L'attitude adulte est d'employer l'avenir au
pluriel puisqu'il n'est que l'éventail des futurs possibles
qu'annoncent les heurts et les convergences des plans d'innombrables
acteurs, les gouvernements, la presse, les partis politiques,
les grandes entreprises, les peuples, les scientifiques, les
prophètes, les écrivains et les artistes
Certes, je pressens des tendances lourdes... des continuités...
mais aussi des risques de rupture... Aussi l'avenir doit-il
être le domaine de la prospective, une prospective qui
va au-delà de la prévision, qui reste en deçà
de l'histoire et qui ne se conçoit que comme réflexion
préparatoire à l'action.
Par routine, la prévision a souvent
sombré dans l'extrapolation superficielle. De ce carcan,
la prospective tente de la libérer, en décrivant
les futurs possibles à partir des projets qu'élaborent
les acteurs au sein d'un système global. L'ambition est
aussi nécessaire que démesurée. Nécessaire,
puisque c'est la prise en compte simultanée de la globalité
et des acteurs qui permet de comprendre la genèse des
images du futur. Démesurée car elle oblige à
compléter les relations dures de la science par des liaisons
conjecturales et que toute équipe de prospective ne peut
dès lors échapper à la subjectivité
que lui imposent sa composition, ses origines et l'institution
qui l'abrite.
Ici, la prospective rejoint l'histoire, dans
son désir insensé de restituer aux hommes du présent
les avenirs potentiels que ce présent contient en germe...
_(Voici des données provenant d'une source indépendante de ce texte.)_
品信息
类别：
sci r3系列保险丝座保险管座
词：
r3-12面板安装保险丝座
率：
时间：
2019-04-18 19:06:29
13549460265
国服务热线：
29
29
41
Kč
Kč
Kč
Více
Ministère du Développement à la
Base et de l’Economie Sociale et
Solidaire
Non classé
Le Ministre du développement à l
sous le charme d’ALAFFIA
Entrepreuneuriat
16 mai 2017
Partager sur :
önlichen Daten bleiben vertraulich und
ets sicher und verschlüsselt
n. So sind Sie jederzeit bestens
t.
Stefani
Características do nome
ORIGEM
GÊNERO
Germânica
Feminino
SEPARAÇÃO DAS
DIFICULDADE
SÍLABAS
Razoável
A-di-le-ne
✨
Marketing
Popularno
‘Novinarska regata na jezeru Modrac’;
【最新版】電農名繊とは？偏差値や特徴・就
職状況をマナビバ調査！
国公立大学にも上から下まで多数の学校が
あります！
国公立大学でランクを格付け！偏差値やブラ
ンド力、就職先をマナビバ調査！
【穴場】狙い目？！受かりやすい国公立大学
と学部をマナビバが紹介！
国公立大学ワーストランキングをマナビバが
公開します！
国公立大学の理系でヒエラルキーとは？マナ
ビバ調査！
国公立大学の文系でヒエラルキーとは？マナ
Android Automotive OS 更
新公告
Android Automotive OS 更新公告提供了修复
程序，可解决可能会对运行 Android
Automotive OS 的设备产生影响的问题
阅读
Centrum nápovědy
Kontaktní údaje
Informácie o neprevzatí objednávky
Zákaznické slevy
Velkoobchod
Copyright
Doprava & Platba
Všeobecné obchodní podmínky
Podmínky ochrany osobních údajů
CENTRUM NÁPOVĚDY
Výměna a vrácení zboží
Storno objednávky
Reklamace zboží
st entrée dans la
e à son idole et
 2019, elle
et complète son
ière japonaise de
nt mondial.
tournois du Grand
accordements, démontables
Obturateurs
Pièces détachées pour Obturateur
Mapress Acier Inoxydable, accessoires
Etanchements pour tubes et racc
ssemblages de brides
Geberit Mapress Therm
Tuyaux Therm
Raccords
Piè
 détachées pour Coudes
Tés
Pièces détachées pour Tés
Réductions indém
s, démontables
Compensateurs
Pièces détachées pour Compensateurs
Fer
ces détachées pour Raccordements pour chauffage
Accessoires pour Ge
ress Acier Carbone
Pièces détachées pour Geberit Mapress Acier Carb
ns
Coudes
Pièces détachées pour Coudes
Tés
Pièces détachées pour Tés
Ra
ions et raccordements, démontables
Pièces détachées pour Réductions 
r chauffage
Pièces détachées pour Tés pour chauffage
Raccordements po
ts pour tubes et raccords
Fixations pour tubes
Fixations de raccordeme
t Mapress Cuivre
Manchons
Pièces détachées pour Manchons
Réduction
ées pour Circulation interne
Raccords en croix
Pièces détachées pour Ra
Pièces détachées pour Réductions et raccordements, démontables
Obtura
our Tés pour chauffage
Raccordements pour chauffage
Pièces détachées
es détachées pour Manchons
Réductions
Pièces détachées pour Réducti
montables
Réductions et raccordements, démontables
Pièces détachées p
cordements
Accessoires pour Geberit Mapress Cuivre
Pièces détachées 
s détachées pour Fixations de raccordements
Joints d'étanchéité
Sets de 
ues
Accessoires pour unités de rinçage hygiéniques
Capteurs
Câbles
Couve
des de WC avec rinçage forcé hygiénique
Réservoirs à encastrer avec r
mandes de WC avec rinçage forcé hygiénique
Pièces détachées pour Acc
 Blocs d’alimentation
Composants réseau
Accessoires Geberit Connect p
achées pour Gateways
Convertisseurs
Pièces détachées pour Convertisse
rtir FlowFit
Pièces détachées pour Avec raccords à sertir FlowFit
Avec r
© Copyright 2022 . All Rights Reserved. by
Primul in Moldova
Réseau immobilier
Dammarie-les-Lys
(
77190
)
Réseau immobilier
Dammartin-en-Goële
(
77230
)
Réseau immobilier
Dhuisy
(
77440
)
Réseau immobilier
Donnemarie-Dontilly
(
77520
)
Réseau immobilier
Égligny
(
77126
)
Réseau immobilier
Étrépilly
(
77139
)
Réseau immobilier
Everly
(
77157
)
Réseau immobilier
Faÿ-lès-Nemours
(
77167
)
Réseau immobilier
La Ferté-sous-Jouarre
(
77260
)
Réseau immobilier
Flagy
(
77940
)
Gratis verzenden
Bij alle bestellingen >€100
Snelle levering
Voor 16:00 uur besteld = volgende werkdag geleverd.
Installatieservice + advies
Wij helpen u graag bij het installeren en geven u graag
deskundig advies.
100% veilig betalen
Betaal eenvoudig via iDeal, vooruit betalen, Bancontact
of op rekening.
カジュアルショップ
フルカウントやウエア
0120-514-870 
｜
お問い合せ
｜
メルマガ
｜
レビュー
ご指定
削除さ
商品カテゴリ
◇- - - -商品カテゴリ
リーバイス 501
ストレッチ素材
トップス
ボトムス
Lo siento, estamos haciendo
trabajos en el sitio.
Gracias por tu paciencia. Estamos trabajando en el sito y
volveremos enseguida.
Aussi, la démarche prospective se sépare-t-elle
difficilement d'une volonté d'action ; qu'elle cherche
à éclairer ou à influencer un quelconque
décideur ou qu'elle s'adresse à un groupe social
anonyme pour l'inciter, en modifiant ses comportements, à
modifier son avenir...
Evitons-nous le ridicule d'oublier les défis
qu'ont affrontés nos pères et les cataclysmes
qui ont englouti des rameaux entiers de civilisation. Mais acceptons
de reconnaître lucidement la spécificité
des nôtres. Pour les assumer. Car, de notre réponse,
dépendront, dans une certaine mesure, les angoisses et
les espérances de ceux qui nous succéderont.